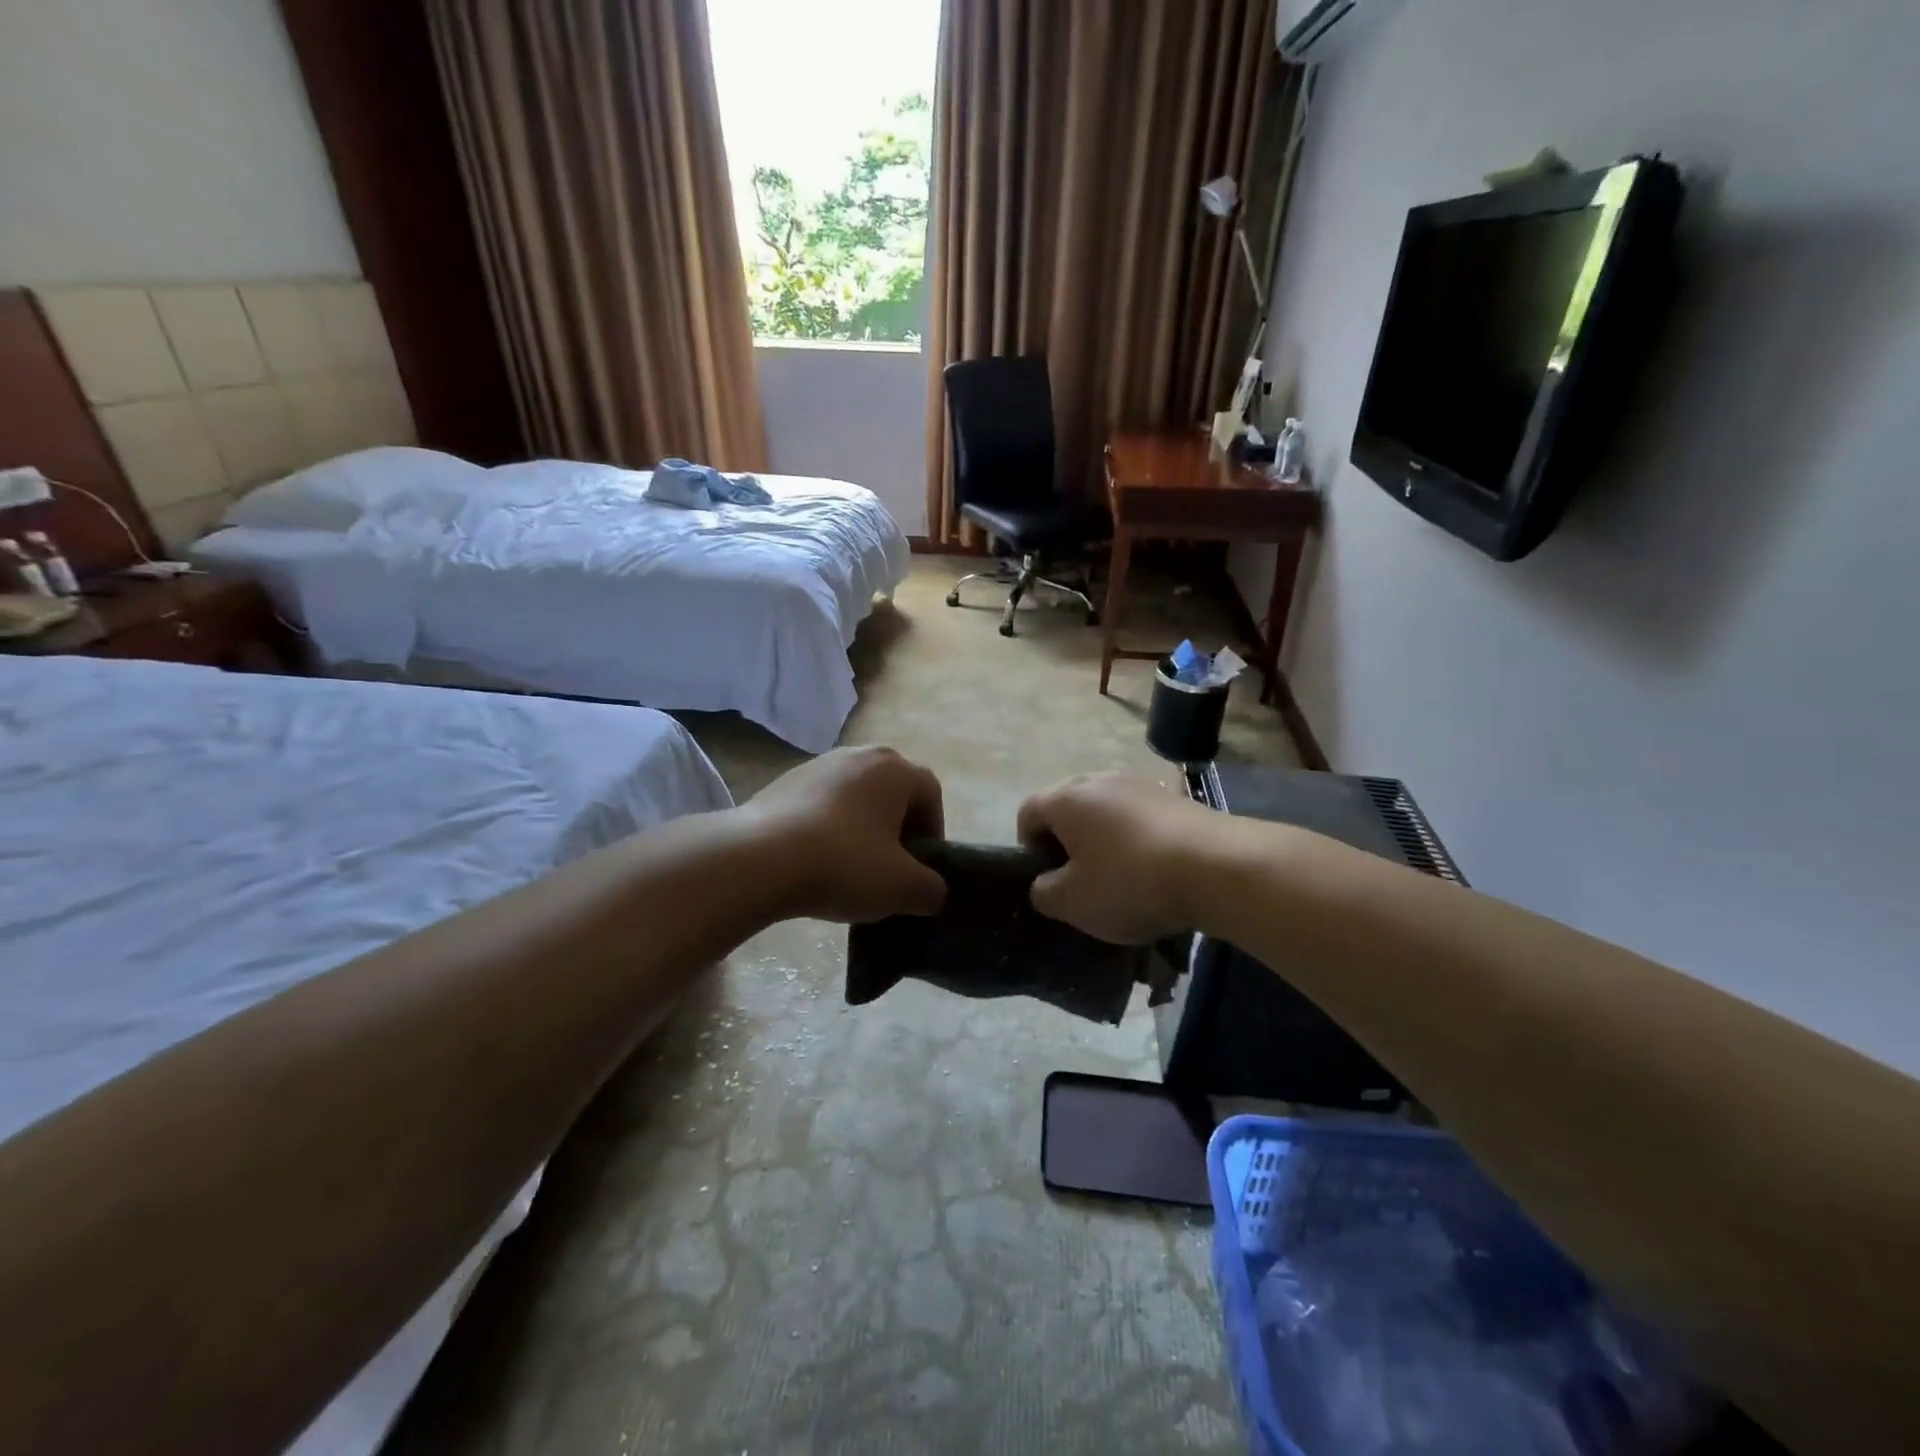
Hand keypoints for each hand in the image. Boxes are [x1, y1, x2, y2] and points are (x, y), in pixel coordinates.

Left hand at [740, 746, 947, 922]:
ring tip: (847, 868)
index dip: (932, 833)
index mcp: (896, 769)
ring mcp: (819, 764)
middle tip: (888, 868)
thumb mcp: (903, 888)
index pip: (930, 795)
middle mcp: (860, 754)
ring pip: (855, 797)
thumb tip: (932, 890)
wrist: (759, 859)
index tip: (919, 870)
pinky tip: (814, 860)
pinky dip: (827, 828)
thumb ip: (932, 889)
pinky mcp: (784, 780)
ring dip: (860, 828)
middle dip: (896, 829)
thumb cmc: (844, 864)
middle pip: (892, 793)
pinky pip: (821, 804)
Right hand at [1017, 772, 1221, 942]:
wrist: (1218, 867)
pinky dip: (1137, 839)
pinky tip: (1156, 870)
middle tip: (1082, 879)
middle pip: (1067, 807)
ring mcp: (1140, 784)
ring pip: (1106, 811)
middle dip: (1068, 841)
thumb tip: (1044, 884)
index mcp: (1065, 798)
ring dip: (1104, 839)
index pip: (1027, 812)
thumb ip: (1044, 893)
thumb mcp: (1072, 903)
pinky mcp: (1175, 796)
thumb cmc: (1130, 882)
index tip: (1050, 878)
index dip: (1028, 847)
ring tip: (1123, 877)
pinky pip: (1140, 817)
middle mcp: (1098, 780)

▬▬▬▬▬▬

Restate the whole listing word for word. Omit the pictures.

Hand keypoints for each hand in the image. Boxes are [x1, y1, x2, y2] and points are (x, y), in pixel coordinates.

Left hand at [740, 746, 947, 922]:
ring tip: (847, 868)
index dip: (932, 833)
index mcp: (896, 769)
ring mcp: (819, 764)
middle tip: (888, 868)
thumb mcp: (903, 888)
index pip: (930, 795)
middle mcp: (860, 754)
ring pip: (855, 797)
thumb tip: (932, 890)
wrist: (759, 859)
index tip: (919, 870)
pinky tip: (814, 860)
pinky dip: (827, 828)
thumb ip: (932, 889)
pinky mcp: (784, 780)
ring dip: (860, 828)
middle dip: (896, 829)
thumb cmc: (844, 864)
middle pip: (892, 793)
pinky pip: (821, 804)
Right hand at [1017, 772, 1221, 942]:
wrist: (1218, 867)
pinky dip: (1137, 839)
pinky tip: (1156, 870)
middle tip: (1082, 879)
middle pip: (1067, 807)
ring mcp: (1140, 784)
ring pip: (1106, 811)
middle dip: (1068, 841)
thumb tip: (1044, 884)
index mcp: (1065, 798)
ring dip: (1104, 839)
index pip: (1027, 812)
thumb ip: (1044, 893)
thumb mcp: (1072, 903)
pinky mcp: (1175, 796)
thumb cmc: (1130, 882)
index tip: (1050, 878)
index dip: (1028, 847)
ring tip: (1123, 877)
pinky pip: (1140, 817)
middle mcp: (1098, 780)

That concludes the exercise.